AUSZUG ZUM LESEN:
>>>>>

Wir bummeln wieder zurück ins Sudhaus. Dort stehen mittlerweile drei große Kartons. Neunzehn verschiedene Sorten Bier, und von den fassgereiften und lagerfähigen gleich ein paar Flaschen mehr. Eine der neunzehn Sorten nimmt der etwas ältere Brauer noch einmal aus dem Karton: „Das hier ist Fruits of the Doom, das ist gerade erst testhalber abgefüllt worden. Wir haben noch kein Etikett und warten noch auf die Laborergebnisse bezüglich Alkoholgehalt und so. Aber die ähnlichen Batches hatten immer so um die 6,3%. Nimm’s mit und wundere Dich nicht über den kleinen Aufkleber statt eines Etiketts.“

Sorgsam verstaue ich die Kartons im Kofferraum. Der Urlaub fängt erst an, aber der für Bier vorgesehene Stauraum ist bereits zu 90% gefüllt. Das kann ja heiter werden …

„Grüßt mir Marc ganz herzlich von mir!“, bitte ich die beiden noch.

„Klar, abgemacht. Und Du kommst nächstes oder übernächstes Jahr wieder“, heißt es zum Abschied. Ausreden gebe es keine. Fröhlich winkend schauen uns die beiden nach, wie wir aus dem Gewerbegebiet wieder auf die Durchgangsstraße fahren. Hinten im Kofferraum höre ich leises Klimpern der Flaschen, und vor mir sehe ich die kahlen Gipfel der Pyrenäen. Es werden noch weit über 2000 km sein, die die Flaschen hinten verbringen müssen, bis sie daheim in den Kühlschrank wandern und dann verkostet werden können.

Ein netter Besuch!

Die vorwiegend auf Sauerbiere und fassgereifte Biere spezialisierte Brauerei La Calavera ist 2011 gegründet worden und hat hier im Gewerbegebiet von St. Joan de les Abadesses einen reinen Produktionsbetrieb mit Rampenverkauf; kein Taproom, keine Bar, kein Restaurant. Zu erreichen ist sie eigentlich nur mit dem Auto, von Girona oder Figueres aus ist es eine etwas mehr als einstündige Fahrt.

Bilder

La Calavera
Poligon Ind. Cal Gat, 25
17 860 St. Joan de les Abadesses
Spanien

Und weil die Biere gar so spannend und abwechslungsreich waren, gibt es hier auch ausführliche Verkostungsnotizen zu allen neunzehn Sorten:

Verkostungsnotizen

Fruits of the Doom [Testabfüllung]; Bretternity – Sour Grape Saison Aged in Wine Barrels; Alice the Dog – India Pale Ale; Profound – Imperial Stout Aged in Islay Peated Whisky Barrels; Walking Coelliacs – Pale Ale Gluten Free; Sometimes I Philly – Fruited Sour with Blueberry, Fermented with Lachancea SPP

La Calavera – Fruits of the Doom [Testabfüllung]

Eine ganz besondere Flasche: In der Brauerei La Calavera in Nordspanien ist dieses Bier schon mal probehalber abgefüllt worden. Ein richtiges Etikett gibt es noch nicht. Ein Alkoholgehalt steht auch noch nicht auf dem kleinen Aufkleber. Vielleicht wartet man noch auf die Laborergebnisse. Aber ein Mindesthaltbarkeitsdatum, das gibt es schon: Bis Mai 2027. Fünf Jahre also noch. Es gab früher schon ein paar Batches dieses Biers, und da hatte es 6,3% Alkohol.

<<<<<

(Datensatzzeilen)
>>>>>

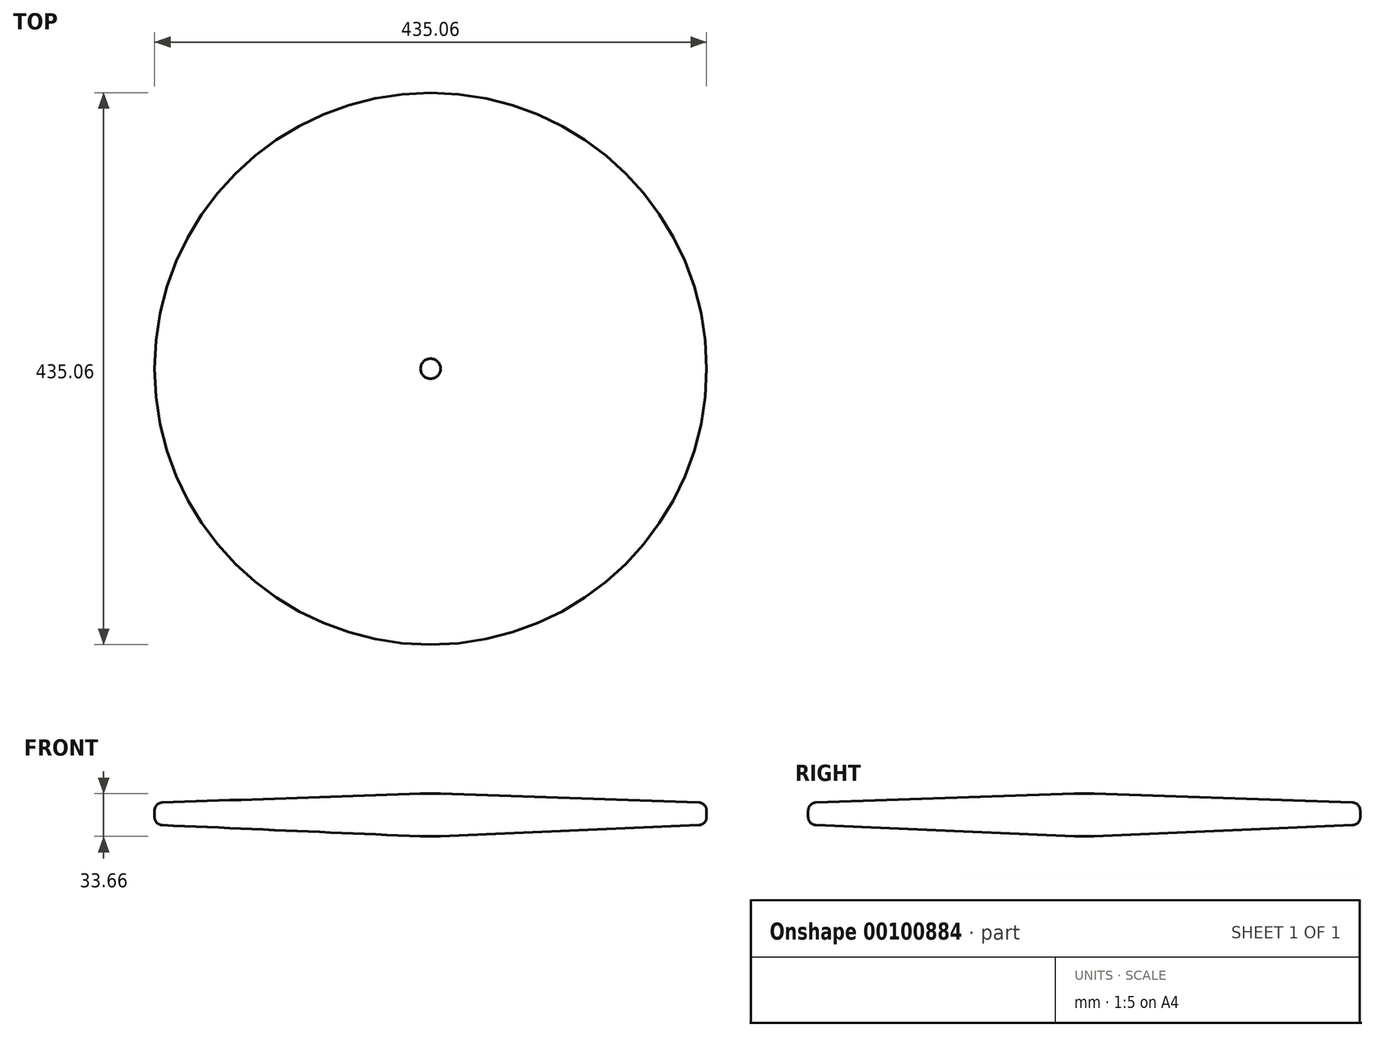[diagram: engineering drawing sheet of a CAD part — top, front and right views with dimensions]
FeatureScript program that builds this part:
annotation { "Feature Type Name" : "Feature", "Feature Type Description" : "" }
export const myFeature = defineFeature(function(context is Context, id is Id, definition is map)
    precondition{}
    {
        {
            var Q0;
            Q0=qCreatedBy(makeId("Front.planeOp"),FACE);
            var sketch = newSketch(context, id + "F0", { "sketchPlane" : qUnion([Q0])});
            skLineSegment(sketch, "E0", {"start": v(7.9, 15.81) * mm, "end": v(211.4, 8.88) * mm});
            skLineSegment(sketch, "E1", {"start": v(217.53, 2.53) * mm, "end": v(217.53, -2.6) * mm});
            skLineSegment(sketch, "E2", {"start": v(211.46, -8.94) * mm, "end": v(7.9, -17.85) * mm});
            skLineSegment(sketch, "E3", {"start": v(7.9, -17.85) * mm, "end": v(0, -17.85) * mm});
            skLineSegment(sketch, "E4", {"start": v(0, -17.85) * mm, "end": v(0, 15.81) * mm});
            skLineSegment(sketch, "E5", {"start": v(0, 15.81) * mm, "end": v(7.9, 15.81) * mm});
            skPoint(sketch, "E6.visualSharp", {"position": v(217.53, 8.67) * mm});
            skArc(sketch, "E6.filletArc", {"start": v(217.53, 2.53) * mm, "mid": v(215.75, 6.95) * mm, "end": v(211.4, 8.88) * mm});
            skPoint(sketch, "E7.visualSharp", {"position": v(217.53, -8.67) * mm});
            skArc(sketch, "E7.filletArc", {"start": v(211.46, -8.94) * mm, "mid": v(215.77, -6.98) * mm, "end": v(217.53, -2.6) * mm});
            skSolve(sketch);
        }
        {
            var Q0;
            Q0=makeQuery(id+"F0.imprint","IMPRINT",FACE,{"disambiguationData":[TD([[makeQuery(id+"F0.imprint","IMPRINT",EDGE,{"derivedFrom":sQuery(id+"F0.wireOp",EDGE,"E0")}),-1.0]])]});
            var Q1;
            Q1=sQuery(id+"F0.wireOp",EDGE,"E4");
            revolve(context, id + "F1", {"entities" : qUnion([Q0]), "axis" : qUnion([Q1]), "revolveType" : RevolveType.FULL});
        }
    });
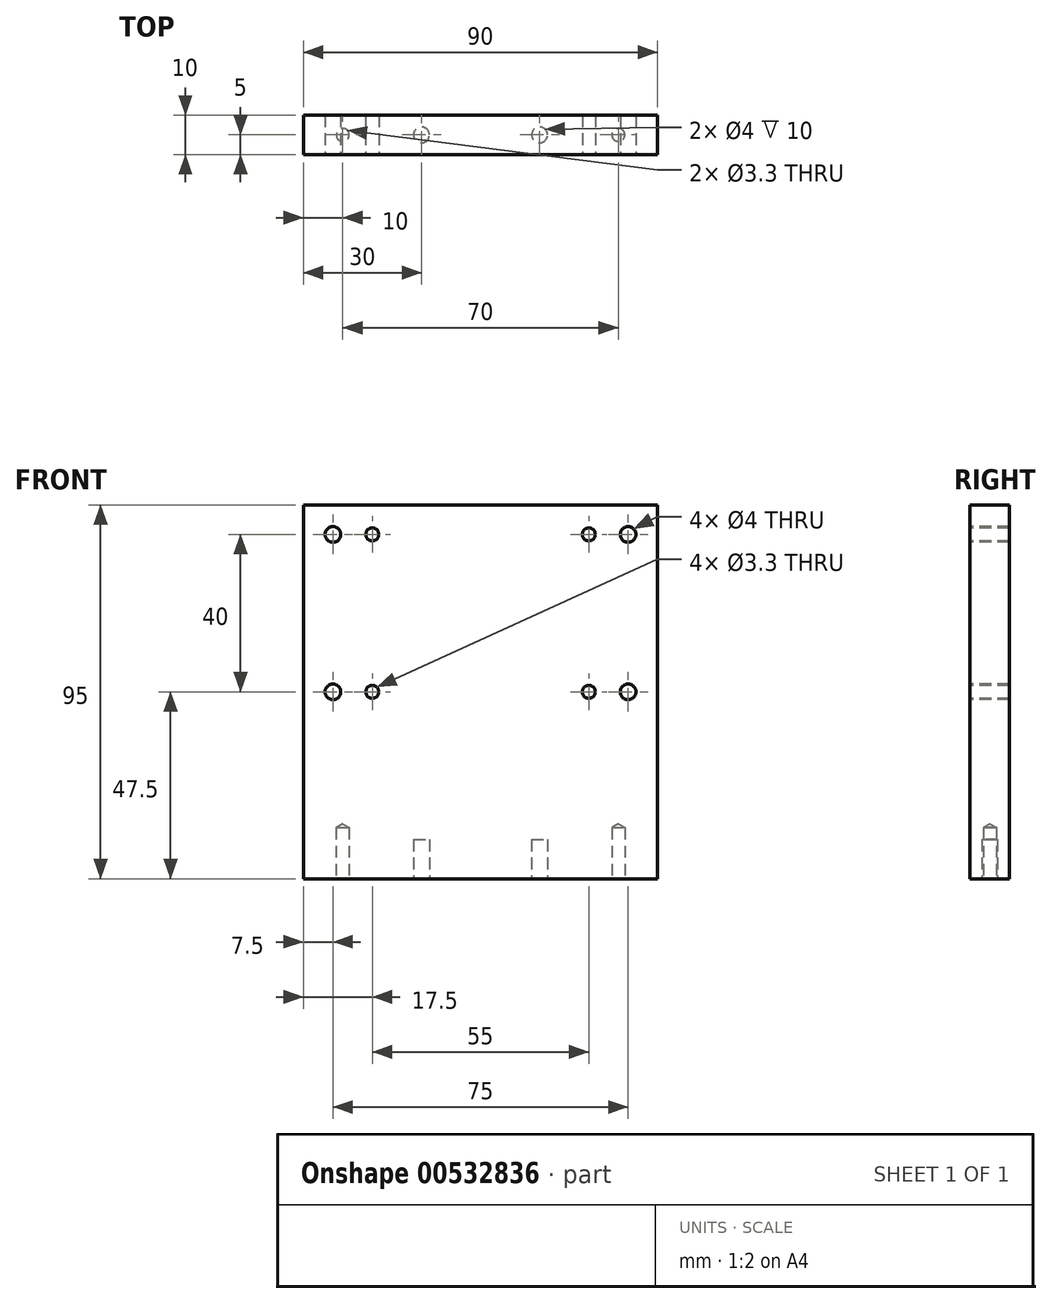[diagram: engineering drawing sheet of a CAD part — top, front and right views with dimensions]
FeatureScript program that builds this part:
annotation { "Feature Type Name" : "Feature", "Feature Type Description" : "" }
export const myFeature = defineFeature(function(context is Context, id is Id, definition is map)
    precondition{}
    {
        {
            var Q0;
            Q0=qCreatedBy(makeId("Top.planeOp"),FACE);
            var sketch = newSketch(context, id + "F0", { "sketchPlane" : qUnion([Q0])});
            skLineSegment(sketch, "E0.bottom", {"start": v(-45, 5) * mm, "end": v(45, 5) * mm});
            skLineSegment(sketch, "E0.top", {"start": v(-45, -5) * mm, "end": v(45, -5) * mm});
            skLineSegment(sketch, "E0.left", {"start": v(-45, 5) * mm, "end": v(-45, -5) * mm});
            skLineSegment(sketch, "E0.right", {"start": v(45, 5) * mm, "end": v(45, -5) * mm});
            skSolve(sketch);
        }
        {
            var Q0;
            Q0 = qSketchRegion(id + "F0", true);
            extrude(context, id + "F1", {"entities" : qUnion([Q0]), "depth" : 95 * mm, "offsetDistance" : 25 * mm});
        }
        {
            var Q0;
            Q0=makeQuery(id+"F1.opExtrude","CAP_FACE",FACE,{"disambiguationData":[OSD([sQuery(id+"F0.wireOp",EDGE,"E0.bottom"),sQuery(id+"F0.wireOp",EDGE,"E0.top"),sQuery(id+"F0.wireOp",EDGE,"E0.left"),sQuery(id+"F0.wireOp",EDGE,"E0.right")])],"isStart":true});
            var sketch = newSketch(context, id + "F2", { "sketchPlane" : qUnion([Q0])});
            skCircle(sketch, "E1", {"center": v(-15, 0) * mm, "radius": 2 * mm});
            skCircle(sketch, "E2", {"center": v(15, 0) * mm, "radius": 2 * mm});
            skPoint(sketch, "E3", {"position": v(-35, 0) * mm});
            skPoint(sketch, "E4", {"position": v(35, 0) * mm});
            skSolve(sketch);
        }
        {
            var Q0;
            Q0=makeQuery(id+"F2.imprint","IMPRINT",FACE,{"disambiguationData":[TD([[makeQuery(id+"F2.imprint","IMPRINT",EDGE,{"derivedFrom":sQuery(id+"F2.wireOp",EDGE,"E1")}),1.0]])]});
            var Q1;
            Q1=makeQuery(id+"F2.imprint","IMPRINT",FACE,{"disambiguationData":[TD([[makeQuery(id+"F2.imprint","IMPRINT",EDGE,{"derivedFrom":sQuery(id+"F2.wireOp",EDGE,"E2")}),1.0]])]});
            extrude(context, id + "F3", {"entities" : qUnion([Q0, Q1]), "operationType" : NewBodyOperationType.REMOVE, "oppositeDirection" : true, "depth" : 10 * mm, "offsetDistance" : 25 * mm});
        }
        {
            var Q0;
            Q0=sQuery(id+"F2.wireOp",VERTEX,"E3");
            var Q1;
            Q1=sQuery(id+"F2.wireOp",VERTEX,"E4");
            var Q2;
            Q2=makeQuery(id+"F1.opExtrude","SWEPT_BODY",BODY,{"disambiguationData":[OSD([sQuery(id+"F0.wireOp",EDGE,"E0.bottom"),sQuery(id+"F0.wireOp",EDGE,"E0.top"),sQuery(id+"F0.wireOp",EDGE,"E0.left"),sQuery(id+"F0.wireOp",EDGE,"E0.right")])]});
            hole(context, id + "F4", {"style" : HoleStyle.SIMPLE, "endStyle" : HoleEndStyle.BLIND, "standardTappedOrClearance" : lookupTablePath({ "standard" : "ISO", "engagement" : "75%", "pitch" : "0.7 mm", "size" : "M4", "type" : "Tapped" }), "standardBlindInLast" : lookupTablePath({ "standard" : "ISO", "engagement" : "75%", "pitch" : "0.7 mm", "size" : "M4", "type" : "Tapped" }), "holeDiameter" : 3.3 * mm, "showTappedDepth" : true, "holeDepth" : 13 * mm, "tappedDepth" : 10.9 * mm, "tapClearance" : 3, "locations" : qUnion([Q0, Q1]), "scope" : qUnion([Q2]), "majorDiameter" : 4 * mm});
        }
        {
            var Q0;
            Q0=makeQuery(id+"F1.opExtrude","SWEPT_FACE",FACE,{"disambiguationData":[OSD([sQuery(id+"F0.wireOp",EDGE,"E0.top")])]});
            var sketch = newSketch(context, id + "F5", { "sketchPlane" : qUnion([Q0])});
            skPoint(sketch, "E5", {"position": v(-37.5, 87.5) * mm});
            skPoint(sketch, "E6", {"position": v(-27.5, 87.5) * mm});
            skPoint(sketch, "E7", {"position": v(27.5, 87.5) * mm});
            skPoint(sketch, "E8", {"position": v(37.5, 87.5) * mm});
            skPoint(sketch, "E9", {"position": v(-37.5, 47.5) * mm});
            skPoint(sketch, "E10", {"position": v(-27.5, 47.5) * mm});
            skPoint(sketch, "E11", {"position": v(27.5, 47.5) * mm});
            skPoint(sketch, "E12", {"position": v(37.5, 47.5) * mm});
            skCircle(sketch, "E13", {"center": v(-37.5, 87.5) * mm, "radius": 2 * mm});
            skCircle(sketch, "E14", {"center": v(-37.5, 47.5) * mm, "radius": 2 * mm});
            skCircle(sketch, "E15", {"center": v(37.5, 47.5) * mm, "radius": 2 * mm});
            skCircle(sketch, "E16", {"center": v(37.5, 87.5) * mm, "radius": 2 * mm});
            skSolve(sketch);
        }
        {
            var Q0;
            Q0=makeQuery(id+"F5.imprint","IMPRINT",FACE,{"disambiguationData":[TD([[makeQuery(id+"F5.imprint","IMPRINT",EDGE,{"derivedFrom":sQuery(id+"F5.wireOp",EDGE,"E14")}),1.0]])]});
            var Q1;
            Q1=makeQuery(id+"F5.imprint","IMPRINT",FACE,{"disambiguationData":[TD([[makeQuery(id+"F5.imprint","IMPRINT",EDGE,{"derivedFrom":sQuery(id+"F5.wireOp",EDGE,"E13")}),1.0]])]});
            var Q2;
            Q2=makeQuery(id+"F5.imprint","IMPRINT",FACE,{"disambiguationData":[TD([[makeQuery(id+"F5.imprint","IMPRINT",EDGE,{"derivedFrom":sQuery(id+"F5.wireOp",EDGE,"E16")}),1.0]])]});
            var Q3;
            Q3=makeQuery(id+"F5.imprint","IMPRINT",FACE,{"disambiguationData":[TD([[makeQuery(id+"F5.imprint","IMPRINT",EDGE,{"derivedFrom":sQuery(id+"F5.wireOp",EDGE,"E15")}),1.0]])]});
            extrude(context, id + "F6", {"entities" : qUnion([Q0, Q1, Q2, Q3]), "operationType" : NewBodyOperationType.REMOVE, "endBound" : BoundingType.THROUGH_ALL, "oppositeDirection" : true, "depth" : 25 * mm, "offsetDistance" : 25 * mm});
        }
        {
            var Q0;
            Q0=sQuery(id+"F5.wireOp",VERTEX,"E10");
            var Q1;
            Q1=sQuery(id+"F5.wireOp",VERTEX,"E6");
            var Q2;
            Q2=sQuery(id+"F5.wireOp",VERTEX,"E7");
            var Q3;
            Q3=sQuery(id+"F5.wireOp",VERTEX,"E11");
            var Q4;
            Q4=makeQuery(id+"F1.opExtrude","SWEPT_BODY",BODY,{"disambiguationData":[OSD([sQuery(id+"F0.wireOp",EDGE,"E0.bottom"),sQuery(id+"F0.wireOp",EDGE,"E0.top"),sQuery(id+"F0.wireOp",EDGE,"E0.left"),sQuery(id+"F0.wireOp",EDGE,"E0.right")])]});
            hole(context, id + "F7", {"style" : HoleStyle.SIMPLE, "endStyle" : HoleEndStyle.THROUGH, "standardTappedOrClearance" : lookupTablePath({ "standard" : "ISO", "engagement" : "75%", "pitch" : "0.7 mm", "size" : "M4", "type" : "Tapped" }), "standardBlindInLast" : lookupTablePath({ "standard" : "ISO", "engagement" : "75%", "pitch" : "0.7 mm", "size" : "M4", "type" : "Tapped" }), "holeDiameter" : 3.3 * mm, "showTappedDepth" : true, "isTappedThrough" : true, "tappedDepth" : 10.9 * mm, "tapClearance" : 3, "locations" : qUnion([Q0, Q1, Q2, Q3]), "scope" : qUnion([Q4]), "majorDiameter" : 4 * mm});
        }
    });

<<<<<

ARBEITSANWEISUNGEN:
1. Prüfe, ob die folgenden Aussagen mit dem Bericht über die Brauerei La Calavera übereinstimmen. Antworte jeweils mit Ja oder Nein und zitiere die entscheidenden Worte wörtlich: (a) Die Brauerei betreibt einen Taproom. (b) Die Brauerei wurde 2011 gegründet. (c) Das Mindesthaltbarkeitsdatum von Fruits of the Doom reicht bis Mai 2027.
2. Zähle alle Biere auf, die im Bericht über die Brauerei La Calavera in der Aufzählung direkt unter der Überschrift „Verkostungsnotizen“ stehen.
3. Führe den Bericht über die Brauerei La Calavera nach seinem letzten Satz fort.

ERGEBNISSE:
1.
(a) Nein: „kein Taproom, keine Bar, kein Restaurant“
(b) Ja: „ist 2011 gegründet worden“
(c) Ja: „Bis Mai 2027.“

2.
- Fruits of the Doom [Testabfüllung]
- Bretternity – Sour Grape Saison Aged in Wine Barrels
- Alice the Dog – India Pale Ale
- Profound – Imperial Stout Aged in Islay Peated Whisky Barrels
- Walking Coelliacs – Pale Ale Gluten Free
- Sometimes I Philly – Fruited Sour with Blueberry, Fermented with Lachancea SPP

3.
Das mit Weizen gebraute, im Weinfass ausgebaute und mit Himbeeren versetzte Bier leuchtet hibiskusrot und fast klar, nur leicht opalisierend, in der Sonne. Schaum bildet sich fast überhaupt nicht, und Sekunden nach dem Einschenken steht das Bier da wie ein Glas Früchtetee. Muss man ja mögen, diesen optischen Eindruck. Der Duft ist säuerlich-herb mit pferdedeckenartigen Aromen, die schon beim Schnuppern den Speichel im Mund zusammenlaufen lassen.

Der Antrunk ist sauer, aber trotzdem noch weich – eine in eine schön weiche und runde Matrix eingebettete Säure. Noch nicht so viskos wie bei einem Balsamico, aber genauso weich. Auf der Zunge macht die Säure sich breit. Speichel schießt aus den Drüsen in den Wangen. Gleichzeitig steigt eine ledrige, herbe Aromatik auf, die retronasal deutlich zu spüren ist und den Speicheleffekt weiter verstärkt. Ich komme mir vor wie Pawlows Hund beim Klingelton. Aber es ist mehr als nur die Säure. Holzige, leicht adstringierende Aromen kommen hinzu und ein paar sehr angenehme Früchte – Sauerkirsche, Himbeere und vielleicht noch ein Hauch rote Johannisbeere im Hintergrund. Von Schluck zu Schluck scheint die Säure weniger prägnant – ich gewöhne mich daran. Adaption heißt dieser Prozess. Und je stärker die Säure (subjektiv!) abklingt, um so komplexer wird die Wahrnehmung der Aromen. Holz, Leder, Vanille, Bittermandel, Marzipan – was zunächst disharmonisch erscheint, entwickelt sich zu einer schönen Aroma-Euphonie. Nach dem Schluck kommen noch eine feine Viskosität auf den Schleimhäuten und ein leichtes Säure- und Wärmeempfinden in der Speiseröhre hinzu. Alles sehr komplex.

La Calavera – Bretternity – Sour Grape Saison Aged in Wine Barrels (7,4%)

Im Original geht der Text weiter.